Story board czy shooting-board?

Zastanawiacie się co to takiego story board lub jeszcze bardziej tajemniczo brzmiący shooting-board?

Okazuje się, że te terminy nie mają już tajemnic dla uczniów klasy 2 KG, którzy w środę 19 maja wzięli udział w warsztatach stoboardowych w Fundacji Atelier, poprowadzonych przez znanego autora komiksów i storyboardera Daniela Chmielewskiego. Zadaniem licealistów było stworzenie jakiegoś rodzaju opowieści nawiązującej do „Wesela” S. Wyspiańskiego. Zaczęło się od cytatów: „A to Polska właśnie” i „Miałeś chamie złoty róg”, a skończyło na współczesnej, młodzieżowej wizji młodopolskiego dramatu.

Ale przecież nie chodziło o skopiowanie wizji Wyspiańskiego lecz o odpowiedź na pytanie, jak młodzi odczytują przesłanie dramaturga.
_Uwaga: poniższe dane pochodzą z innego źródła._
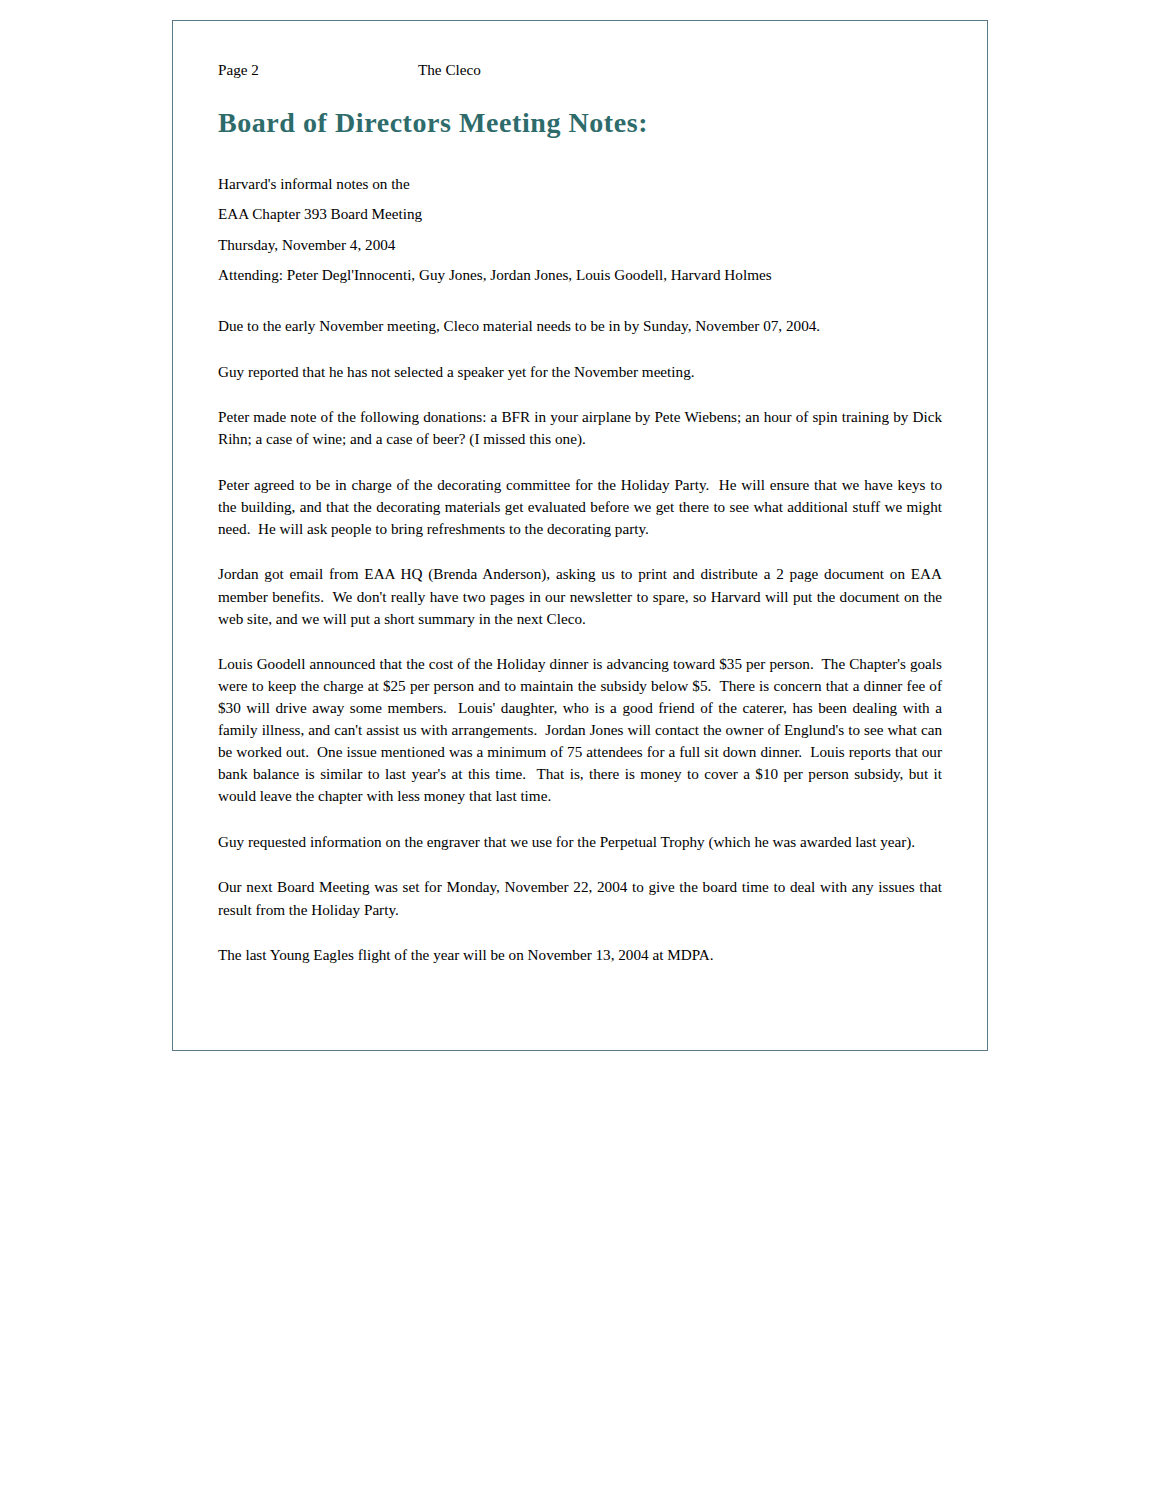Page 2
The Cleco
Board of Directors Meeting Notes:
Harvard's informal notes on the
EAA Chapter 393 Board Meeting
Thursday, November 4, 2004
Attending: Peter Degl'Innocenti, Guy Jones, Jordan Jones, Louis Goodell, Harvard Holmes
Due to the early November meeting, Cleco material needs to be in by Sunday, November 07, 2004.
Guy reported that he has not selected a speaker yet for the November meeting.
Peter made note of the following donations: a BFR in your airplane by Pete Wiebens; an hour of spin training by Dick Rihn; a case of wine; and a case of beer? (I missed this one).
Peter agreed to be in charge of the decorating committee for the Holiday Party. He will ensure that we have keys to the building, and that the decorating materials get evaluated before we get there to see what additional stuff we might need. He will ask people to bring refreshments to the decorating party.
Jordan got email from EAA HQ (Brenda Anderson), asking us to print and distribute a 2 page document on EAA member benefits. We don't really have two pages in our newsletter to spare, so Harvard will put the document on the web site, and we will put a short summary in the next Cleco.
Louis Goodell announced that the cost of the Holiday dinner is advancing toward $35 per person. The Chapter's goals were to keep the charge at $25 per person and to maintain the subsidy below $5. There is concern that a dinner fee of $30 will drive away some members. Louis' daughter, who is a good friend of the caterer, has been dealing with a family illness, and can't assist us with arrangements. Jordan Jones will contact the owner of Englund's to see what can be worked out. One issue mentioned was a minimum of 75 attendees for a full sit down dinner. Louis reports that our bank balance is similar to last year's at this time. That is, there is money to cover a $10 per person subsidy, but it would leave the chapter with less money that last time.
Guy requested information on the engraver that we use for the Perpetual Trophy (which he was awarded last year).
Our next Board Meeting was set for Monday, November 22, 2004 to give the board time to deal with any issues that result from the Holiday Party.
The last Young Eagles flight of the year will be on November 13, 2004 at MDPA.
 Tworząc storyboardowe historyjki uczniowie wchodzili w role kamerzysty, reżysera, aktorów, a nawet kostiumologa. Przy okazji musieli zmierzyć się z ograniczoną forma wyrazu dzieła- pozostawał im tylko rysunek, ale poradzili sobie nawet z wprowadzeniem retrospekcji.   

Trzy niezapomniane godziny powrotu do normalności po pandemii przyniosły ogromna radość. Wreszcie można było przedyskutować swoje pomysły, dopełnić zamysł koleżanki i urzeczywistnić własna wizję wydarzeń w chacie Gospodarza.  Już w czerwcu prace zostaną wyeksponowane w sali nr 29.